# How to complete this task:
Write out the data below exactly, from its first line to the line containing "right hip: (131, 348)", that line included.

==========

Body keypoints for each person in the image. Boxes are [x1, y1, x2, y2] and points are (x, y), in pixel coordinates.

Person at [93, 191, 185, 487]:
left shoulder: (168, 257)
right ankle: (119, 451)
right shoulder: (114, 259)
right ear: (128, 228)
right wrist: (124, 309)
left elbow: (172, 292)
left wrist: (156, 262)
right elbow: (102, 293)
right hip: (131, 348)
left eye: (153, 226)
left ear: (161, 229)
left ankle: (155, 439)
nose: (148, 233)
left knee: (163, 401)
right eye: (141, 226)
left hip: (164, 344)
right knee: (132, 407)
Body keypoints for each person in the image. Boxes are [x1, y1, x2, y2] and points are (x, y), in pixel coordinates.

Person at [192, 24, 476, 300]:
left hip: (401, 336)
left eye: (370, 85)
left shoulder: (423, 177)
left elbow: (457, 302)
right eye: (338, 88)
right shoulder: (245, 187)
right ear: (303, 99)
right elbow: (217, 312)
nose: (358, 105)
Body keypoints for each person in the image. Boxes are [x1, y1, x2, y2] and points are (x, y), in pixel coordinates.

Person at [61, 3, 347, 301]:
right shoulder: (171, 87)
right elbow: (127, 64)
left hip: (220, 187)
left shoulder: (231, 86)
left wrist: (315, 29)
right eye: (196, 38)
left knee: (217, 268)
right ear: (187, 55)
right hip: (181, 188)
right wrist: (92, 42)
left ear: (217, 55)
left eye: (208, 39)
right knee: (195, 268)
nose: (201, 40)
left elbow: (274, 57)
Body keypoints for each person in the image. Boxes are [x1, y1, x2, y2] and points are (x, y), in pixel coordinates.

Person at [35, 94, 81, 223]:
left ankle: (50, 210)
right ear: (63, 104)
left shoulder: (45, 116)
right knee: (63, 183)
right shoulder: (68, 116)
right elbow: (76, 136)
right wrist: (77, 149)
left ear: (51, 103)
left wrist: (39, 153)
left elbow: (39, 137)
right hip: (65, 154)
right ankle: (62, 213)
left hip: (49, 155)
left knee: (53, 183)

==========

# Your solution:
Body keypoints for each person in the image. Boxes are [x1, y1, x2, y2] and points are (x, y), in pixel coordinates.

Person at [93, 191, 185, 487]:
left shoulder: (168, 257)
right ankle: (119, 451)
right shoulder: (114, 259)
right ear: (128, 228)
right wrist: (124, 309)
left elbow: (172, 292)
left wrist: (156, 262)
right elbow: (102, 293)
right hip: (131, 348)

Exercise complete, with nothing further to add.